Our contextual and community-led approach to design and our commitment to placemaking is exemplified at Renaissance, a development that transformed a run-down housing estate into a vibrant community that delivers high-quality homes and sustainable living.
By collaborating with Barratt London, the London Borough of Lewisham and L&Q, Renaissance, comprising 795 private and affordable homes alongside a state-of-the-art leisure centre, new facilities for the London City Mission and a wide range of commercial space, was one of the first large developments in Lewisham Town Centre and has contributed to its regeneration.
The site layout, grouping and landscaping were all designed to improve connections through the site and beyond, fully integrating the project into recent and future public realm improvements and developments.
The eight main buildings range in height from five to 24 storeys and each have an architectural distinctness that responds to their immediate context, mediating between the terraced houses to the west with lower rise brick buildings and the town centre to the east with its landmark towers.
Key to the development is the number of three and four bedroom apartments and townhouses aimed at families.

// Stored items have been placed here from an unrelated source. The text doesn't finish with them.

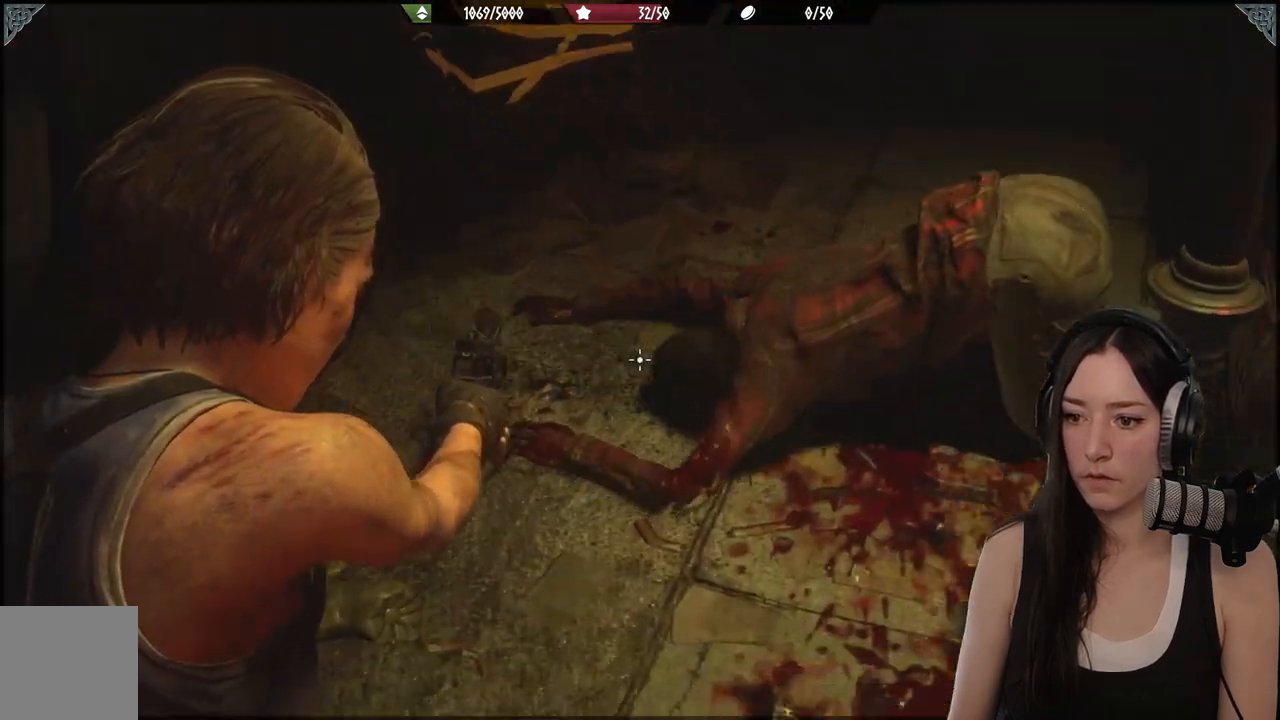
{"buttons": ["L2"], "left_stick": "center", "right_stick": "center", "events": [[133, "right_stick", "up-right"], [233, "R2", "down"], [300, "right_stick", "center"], [367, "R2", "up"]]}
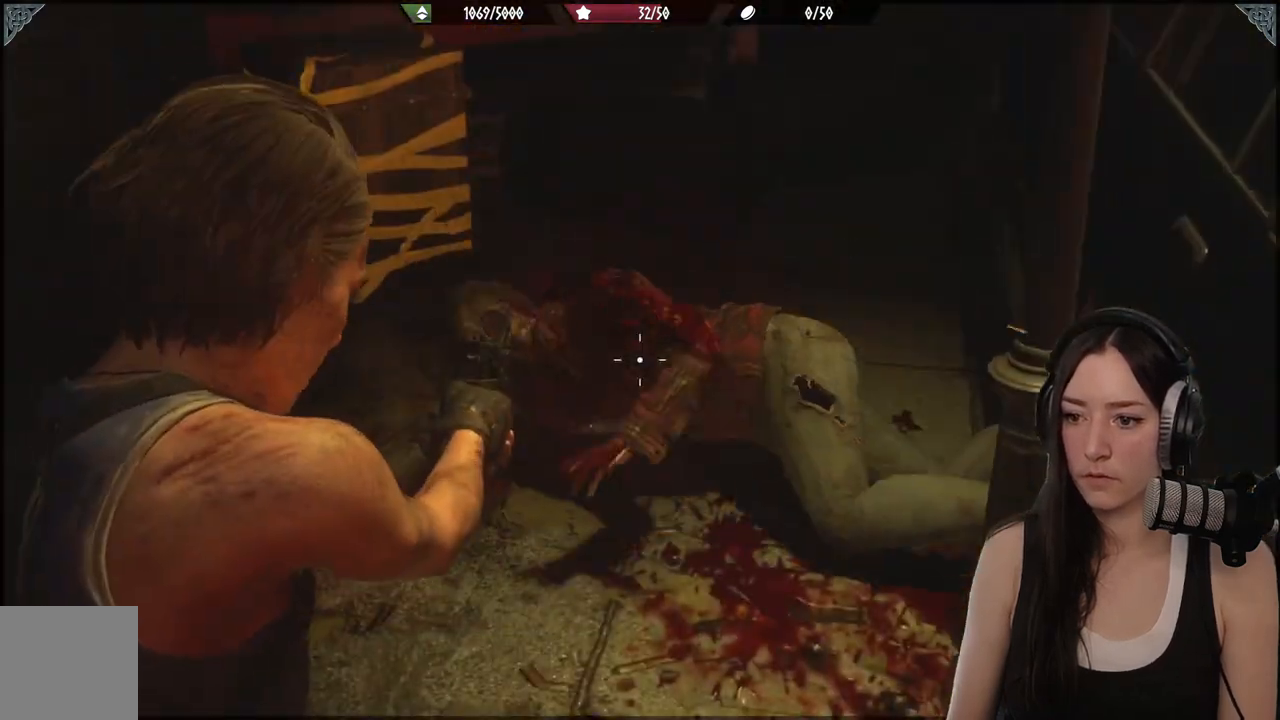
{"buttons": ["L2"], "left_stick": "center", "right_stick": "center", "events": [[150, "right_stick", "up-left"], [300, "right_stick", "left"], [433, "right_stick", "center"]]}
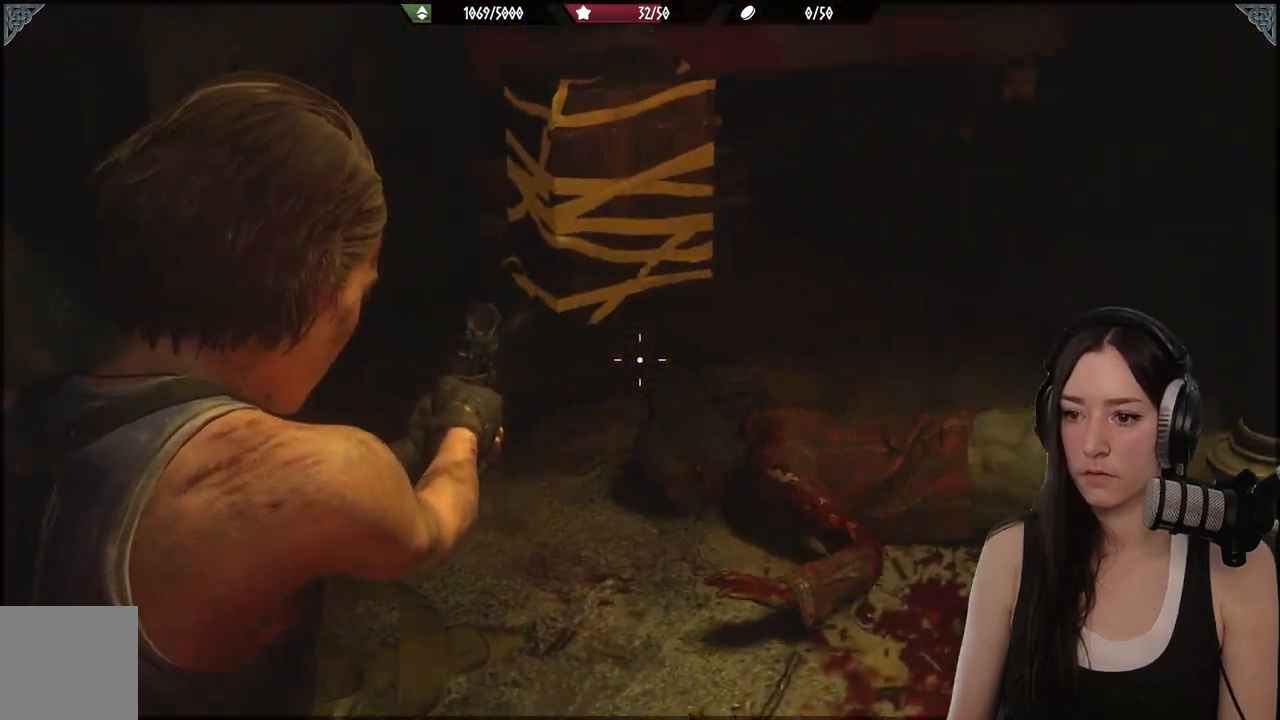
{"buttons": ["L2"], "left_stick": "center", "right_stick": "down-right", "events": [[133, "right_stick", "down-right"]]}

These include the eleven townhouses at the heart of the development which meet Code for Sustainable Homes Level 6 and form a low-density, green square among the high-density tall buildings and civic-feel of the rest of the masterplan.
Their design was determined by energy efficiency and recyclability, creating not only a zero-carbon community, but also affordable living through low-energy bills. Sustainability measures include high thermal and acoustic performance of the building envelope, responsibly-sourced materials, distinctive rooftop photovoltaics for renewable energy, grey water harvesting to reduce water use, and a community garden with planters for ‘home growing’ of herbs and vegetables.

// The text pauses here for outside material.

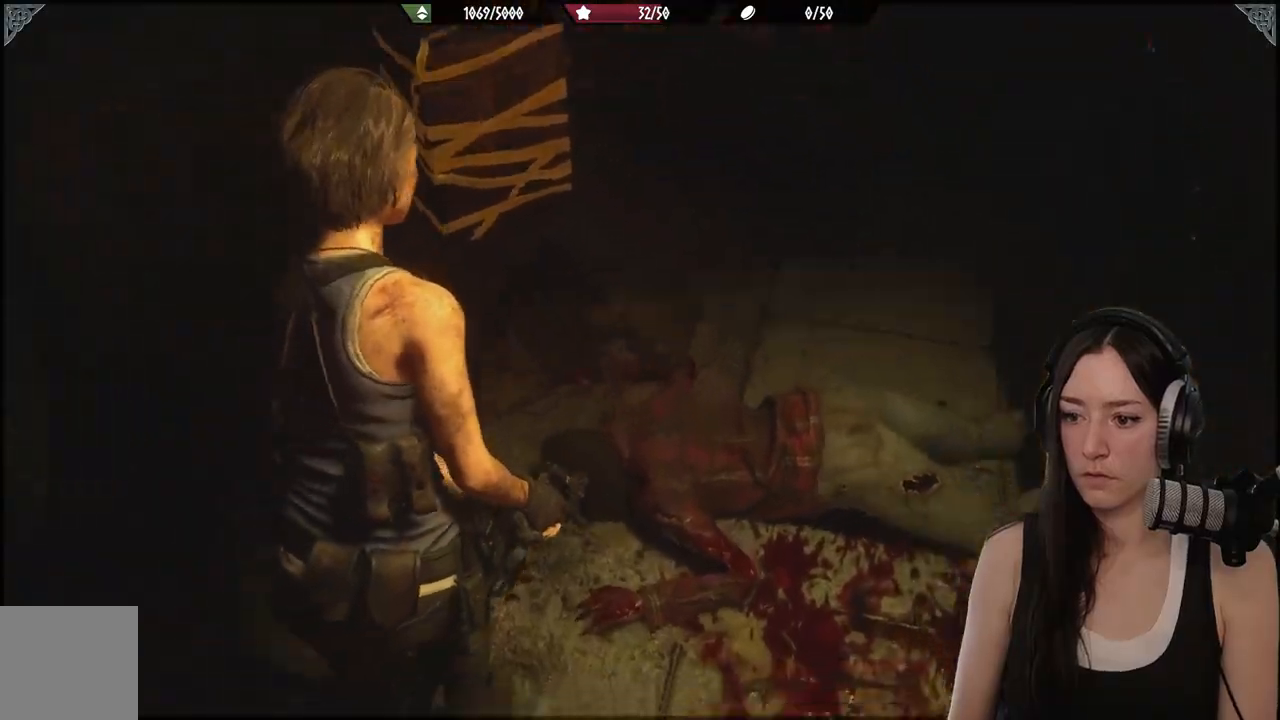
{"buttons": ["L2"], "left_stick": "down", "right_stick": "down", "events": [[100, "DPAD_UP", "down"], [167, "right_stick", "center"], [200, "DPAD_UP", "up"], [417, "left_stick", "down"], [417, "right_stick", "down"]]}
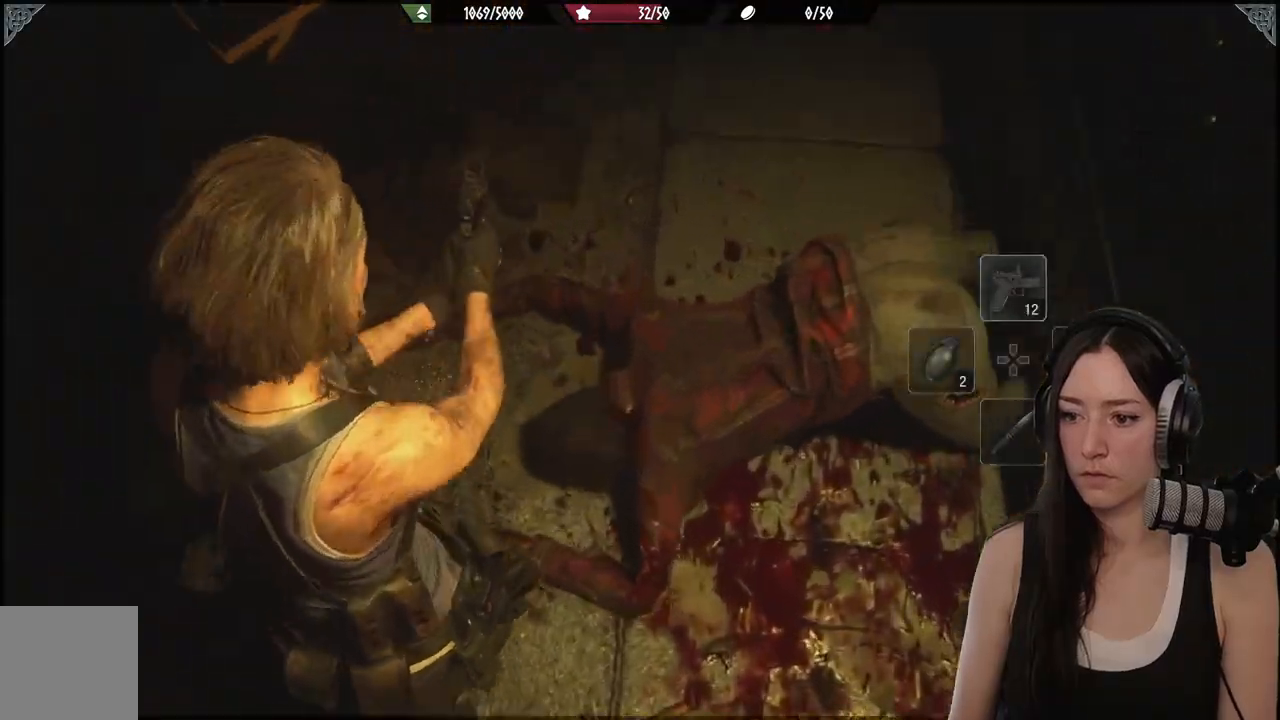
{"buttons": ["L2", "R2"], "left_stick": "down", "right_stick": "up-left", "events": [[83, "R2", "down"], [100, "right_stick", "center"], [200, "R2", "up"], [300, "R2", "down"], [383, "right_stick", "up-left"]]}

These townhouses are complemented by Renaissance’s on-site energy centre that contains a CHP system with biomass and gas boilers to generate enough energy for the heating and hot water requirements of all homes, the leisure centre, London City Mission, and the adjacent school.
The brief was to transform the site into an environmentally sustainable community, focused on people. We consulted with the local community and worked closely with placemaking consultants Futurecity from concept stage to create a cultural identity for the area and ensure the provision of suitable uses and community facilities. This includes two urban event spaces and the commissioning of artwork embedded into the architecture, such as the striking façade of the leisure centre by local artist Phil Coy. Entitled Razzle Dazzle, the façade comprises 1,400 colour glass panels, backed by LEDs which reflect and respond to the soundscape of Lewisham, representing in light and colour the living sounds of the community it serves.
The completed development promotes health, fitness and wellbeing through the complementary mix of uses, transportation, landscape, building form and design, and has attracted investment and footfall to this new place.